NY Gov. Cuomo Shunned Experts, Embraced Lobbyists, Drove Top Health Officials To Quit Over Pandemic Response: Report

At least nine top New York health officials have left their posts since March of last year over Democratic Gov. Andrew Cuomo’s handling of the pandemic.

Health officials frustrated at Cuomo’s response to the pandemic have resigned or changed jobs as morale among public health workers has dropped. The governor ignored advice from his public health experts while using them as a foil during a recent press conference while answering questions on the pandemic, according to The New York Times.

“When I say ‘experts’ in air quotes, it sounds like I’m saying I don’t really trust the experts,” Cuomo said Friday, referring to all government experts. “Because I don’t.
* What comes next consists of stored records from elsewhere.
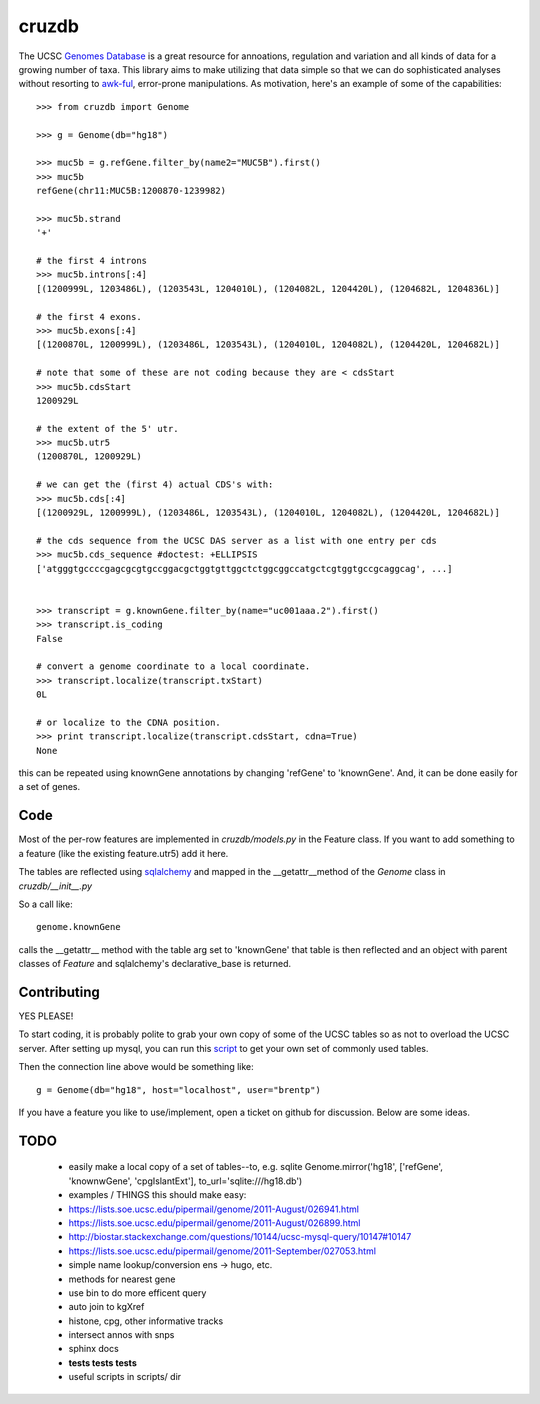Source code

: cruzdb
======

The UCSC `Genomes Database`_ is a great resource for annoations, regulation
and variation and all kinds of data for a growing number of taxa.
This library aims to make utilizing that data simple so that we can do
sophisticated analyses without resorting to `awk-ful`_, error-prone
manipulations.
As motivation, here's an example of some of the capabilities::

    >>> from cruzdb import Genome

    >>> g = Genome(db="hg18")

    >>> muc5b = g.refGene.filter_by(name2="MUC5B").first()
    >>> muc5b
    refGene(chr11:MUC5B:1200870-1239982)

    >>> muc5b.strand
    '+'

    # the first 4 introns
    >>> muc5b.introns[:4]
    [(1200999L, 1203486L), (1203543L, 1204010L), (1204082L, 1204420L), (1204682L, 1204836L)]

    # the first 4 exons.
    >>> muc5b.exons[:4]
    [(1200870L, 1200999L), (1203486L, 1203543L), (1204010L, 1204082L), (1204420L, 1204682L)]

    # note that some of these are not coding because they are < cdsStart
    >>> muc5b.cdsStart
    1200929L

    # the extent of the 5' utr.
    >>> muc5b.utr5
    (1200870L, 1200929L)

    # we can get the (first 4) actual CDS's with:
    >>> muc5b.cds[:4]
    [(1200929L, 1200999L), (1203486L, 1203543L), (1204010L, 1204082L), (1204420L, 1204682L)]

    # the cds sequence from the UCSC DAS server as a list with one entry per cds
    >>> muc5b.cds_sequence #doctest: +ELLIPSIS
    ['atgggtgccccgagcgcgtgccggacgctggtgttggctctggcggccatgctcgtggtgccgcaggcag', ...]


    >>> transcript = g.knownGene.filter_by(name="uc001aaa.2").first()
    >>> transcript.is_coding
    False

    # convert a genome coordinate to a local coordinate.
    >>> transcript.localize(transcript.txStart)
    0L

    # or localize to the CDNA position.
    >>> print transcript.localize(transcript.cdsStart, cdna=True)
    None


this can be repeated using knownGene annotations by changing 'refGene' to 
'knownGene'. And, it can be done easily for a set of genes.

Code
----

Most of the per-row features are implemented in `cruzdb/models.py` in the
Feature class. If you want to add something to a feature (like the existing
feature.utr5) add it here.

The tables are reflected using `sqlalchemy`_ and mapped in the
\_\_getattr\_\_\ method of the `Genome` class in `cruzdb/__init__.py`

So a call like::

    genome.knownGene

calls the \_\_getattr\_\_ method with the table arg set to 'knownGene'
that table is then reflected and an object with parent classes of `Feature`
and sqlalchemy's declarative_base is returned.


Contributing
------------

YES PLEASE!

To start coding, it is probably polite to grab your own copy of some of the
UCSC tables so as not to overload the UCSC server. After setting up mysql,
you can run this `script <https://gist.github.com/987144>`_ to get your
own set of commonly used tables.

Then the connection line above would be something like::

    g = Genome(db="hg18", host="localhost", user="brentp")

If you have a feature you like to use/implement, open a ticket on github for
discussion. Below are some ideas.


TODO
----

 + easily make a local copy of a set of tables--to, e.g. sqlite
   Genome.mirror('hg18', ['refGene', 'knownwGene', 'cpgIslantExt'], to_url='sqlite:///hg18.db')

 + examples / THINGS this should make easy:
 + https://lists.soe.ucsc.edu/pipermail/genome/2011-August/026941.html
 + https://lists.soe.ucsc.edu/pipermail/genome/2011-August/026899.html
 + http://biostar.stackexchange.com/questions/10144/ucsc-mysql-query/10147#10147
 + https://lists.soe.ucsc.edu/pipermail/genome/2011-September/027053.html
 + simple name lookup/conversion ens -> hugo, etc.

 + methods for nearest gene
 + use bin to do more efficent query
 + auto join to kgXref
 + histone, cpg, other informative tracks
 + intersect annos with snps

 + sphinx docs
 + **tests tests tests**
 + useful scripts in scripts/ dir


.. _`Genomes Database`: http://genome.ucsc.edu/cgi-bin/hgTables
.. _`awk-ful`: https://gist.github.com/1173596
.. _`sqlalchemy`: http://sqlalchemy.org/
Because I don’t.”

State health officials have grown increasingly irritated at Cuomo’s approach to the pandemic, claiming that the governor has issued top-down orders to combat the coronavirus without first notifying health department staff. Typically, he has announced an order then directed health officials to adapt to it with no prior warning.

One of the latest incidents occurred in Cuomo’s shaping of the state’s vaccine distribution plan. The governor scrapped a plan that health officials at all levels of state government had been working on in some fashion for about two decades. As the Times reported:

In the fall, Mr. Cuomo shelved vaccine distribution plans that top state health officials had been drawing up, one person with knowledge of the decision said. The plans had relied in part on years of preparations at the local level — an outgrowth of bioterrorism fears following Sept. 11 — and on experience dispensing vaccine through county health departments during the H1N1 pandemic in 2009.

As a result, local officials across the state complained that their efforts to vaccinate were undercut by the Cuomo plan.

“Wait a minute, why are we not doing this?” Anthony J. Picente Jr., a Republican who is county executive in upstate Oneida County, said he remembered thinking.

Instead of the leaving vaccination plans to be run by local officials, Cuomo instead “spoke with hospital executives, outside consultants and a top hospital lobbyist in closed-door meetings,” according to the Times. Hospitals were put in charge of vaccinating their own employees as well as area residents. The approach, critics say, resulted in bottlenecks and people placed in charge of a vaccination program they were not trained to handle.

“The governor’s approach in the beginning seemed to go against the grain in terms of what the philosophy was about how to do this,” former New York City Health Department Deputy Commissioner Dr. Isaac Weisfuse said. “It did seem to negate 15 to 20 years of work.”

Cuomo responded to allegations of mishandling the pandemic by asserting that he is fighting for New Yorkers. “If Times reporters think I push hospitals too hard and local governments too hard, I say I’m a fighter for the people of New York and I believe I’m saving lives,” he told the Times.

For months, Cuomo has been accused of mishandling he pandemic early on by forcing New York nursing homes to accept COVID-19-positive patients before they tested negative for the disease. The accusations have gained more attention recently, and New York’s top prosecutor, Letitia James, has determined that Cuomo’s administration may have attempted to cover up mistakes by undercounting the number of elderly who died in nursing homes from the coronavirus.

A report issued last week by James’s office stated: “COVID-19 resident deaths associated with nursing homes in New York state appear to be undercounted by DOH by approximately 50 percent.”

Cuomo deflected questions over his handling of the pandemic and nursing homes on Friday, blaming the federal government.

“What I would say is everyone did the best they could. When I say the State Department of Health, as the report said, the State Department of Health followed federal guidance. So if you think there was a mistake, then go talk to the federal government,” Cuomo said. “It’s not about pointing fingers of blame. It’s that this became a political football, right? Look, whether a person died in the hospital or died in a nursing home, it’s, the people died. People died.”